Feduccia's work on the origin of birds, which has historically been a divisive topic in vertebrate zoology, has been controversial. Feduccia's principal academic work, The Origin and Early Evolution of Birds, was well received by some workers, and was winner of the Association of American Publishers 1996 award for Excellence in Biology. However, it received negative reviews from several paleontologists, primarily on account of the book's criticisms of the theropod hypothesis for the origin of birds. Feduccia has been criticized for failing to use cladistics in his studies of the origin and the evolution of birds. In a 2002 paper in The Auk, the journal of the American Ornithologists' Union, Richard Prum presented a summary of the current state of the theropod hypothesis for the origin of birds, and urged its acceptance by and integration within ornithology.

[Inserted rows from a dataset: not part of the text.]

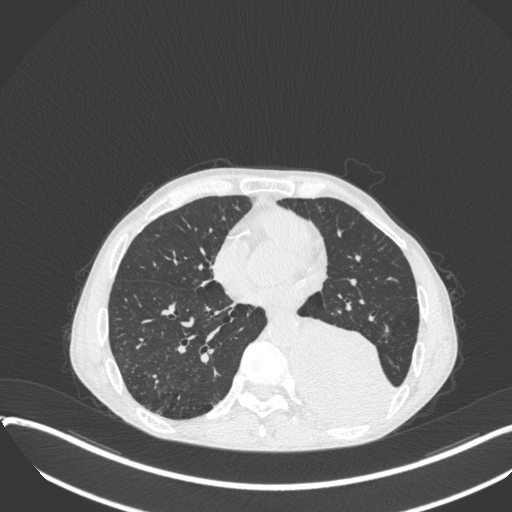
Chest CT, one axial slice. Position 141 of 400 along the scan axis. Reconstruction kernel B31f. 120 kVp. Lung window (W 1500 / L -600 HU). 1 mm slice thickness. 512 × 512 image matrix, field of view 400 × 400 mm. Male patient, age 57 years. Case-level facts recorded for this patient, not image findings: clinical TNM (as recorded): T4 N0 M0.
Annotated regions visible in this slice (bounding box drawn by a radiologist):
- lung tumour (recorded histology: squamous cell carcinoma): bounding box <295,310,398,429> (left, top, right, bottom; pixels)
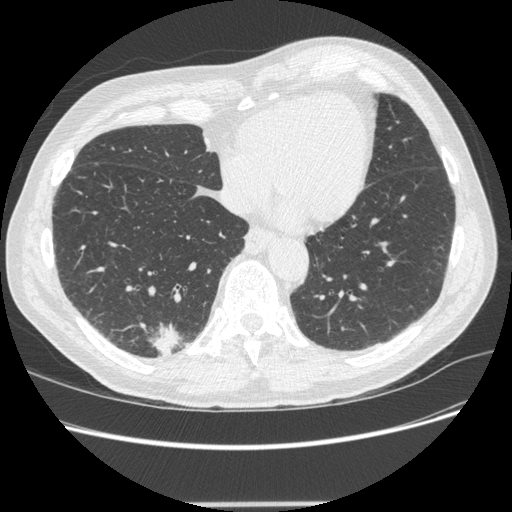
Low-dose screening chest CT, one axial slice. Slice 73 of 245 in the series (ordered by position). 120 kVp. Lung window (W 1500 / L -600 HU). 1.25 mm slice thickness. 512 × 512 image matrix, field of view 372 × 372 mm.
Structures marked on this image (expert manual segmentation):
- lesion 1 (tumor, lower lobe of right lung): bounding box [x1, y1, x2, y2] px = [150, 324, 181, 356]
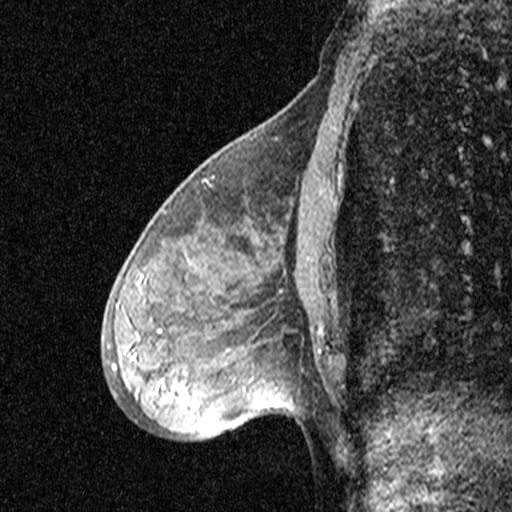
Breast MRI (dynamic contrast-enhanced), one sagittal slice; position 18 of 44 along the scan axis; dynamic contrast-enhanced study with each time point stored as its own series, time point 2 of 3 at this slice position (early post-contrast, ordered by acquisition time); 1.5 T; TE 4.5 ms, TR 11 ms; 3 mm slice thickness; 512 × 512 image matrix, field of view 200 × 200 mm. Patient: female, 53 years. Case-level facts recorded for this patient, not image findings: setting: breast cancer imaged before/during neoadjuvant chemotherapy; receptor status: HR-positive, HER2-negative.
Outlined on this slice (semi-automatic segmentation, software-assisted and operator-edited):
- analysis volume of interest (the breast-tissue region the enhancement analysis was run in; not a lesion): bounding box [x1, y1, x2, y2] px = [88, 176, 313, 423]
- tumour enhancement mask (voxels above the 90 % enhancement threshold inside the analysis volume of interest): [168, 385, 189, 402]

Feduccia responded by arguing that the origin of birds was a complex and as yet unresolved problem to which the theropod hypothesis as presently formulated was a simplistic answer, ignoring contrary evidence. Prum in turn responded to this paper by again criticizing Feduccia's failure to use cladistics and to specify an explicit alternative sister-group with which to ally birds. He particularly singled out Feduccia's adoption of the view that some theropod taxa are actually birds that have been mistaken for theropods through convergence associated with flight loss and secondary adoption of cursoriality. Prum argued, finally, that Feduccia's methodology and view of the origin and early evolution of birds are pseudoscientific.
Several of the arguments about whether similarities between birds and theropods are homologous that have been advanced by Feduccia have been particularly contentious. One example is identification of the digits of the avian and theropod hand, and whether, and if so by what mechanism, it might be possible to explain the discrepancy between the conflicting digital identities of tridactyl theropods and birds. Wagner and Gauthier proposed that a homeotic frame shift, whereby expression domains for groups of genes like the Hox d group, were repositioned during limb bud development, resulting in the development of the first, second, and third digits of the archosaur manus from what were originally condensations for the second, third, and fourth. This view has been supported by some other workers. Another response to Feduccia's digital homology argument is the counterargument that evidence from the transitional Limusaurus inextricabilis suggests that theropods too have the three digits II, III and IV.
Feduccia's model for the origin of most orders of Neornithes in an explosive adaptive radiation after the end-Cretaceous extinction event is in conflict with some molecular evidence suggesting a deep Mesozoic origin for these taxa. It has also been argued that there is fossil evidence for the existence of multiple orders of Neornithes from the Late Cretaceous, but much of this material is fragmentary and interpretation is difficult. On the other hand, there do appear to be definitive exemplars of Anseriformes from the Late Cretaceous of Antarctica and Asteriornis from the latest Cretaceous of Belgium appears to be a galliform-anseriform mosaic; whether these finds refute the hypothesis that the principal adaptive radiation of modern birds occurred only after the end-Cretaceous extinction event is not clear, since the hypothesis is consistent with a limited adaptive radiation of neornithines in the Late Cretaceous. Sankar Chatterjee argues that the avian status of the controversial taxon Protoavis supports a deep Mesozoic origin of modern birds, but the avian status of Protoavis is disputed by most paleontologists and requires further study.

Appearances

Feduccia has appeared frequently on national TV and radio, including NPR, Voice of America, BBC, CNN, ABC, NHK and MacNeil/Lehrer Report.
Feduccia served as Chair of the Department of Biology at Chapel Hill from 1997–2002, and prior to that was Chair of the Division of Natural Sciences. He is an elected Fellow of the American Ornithologists' Union and the American Association for the Advancement of Science.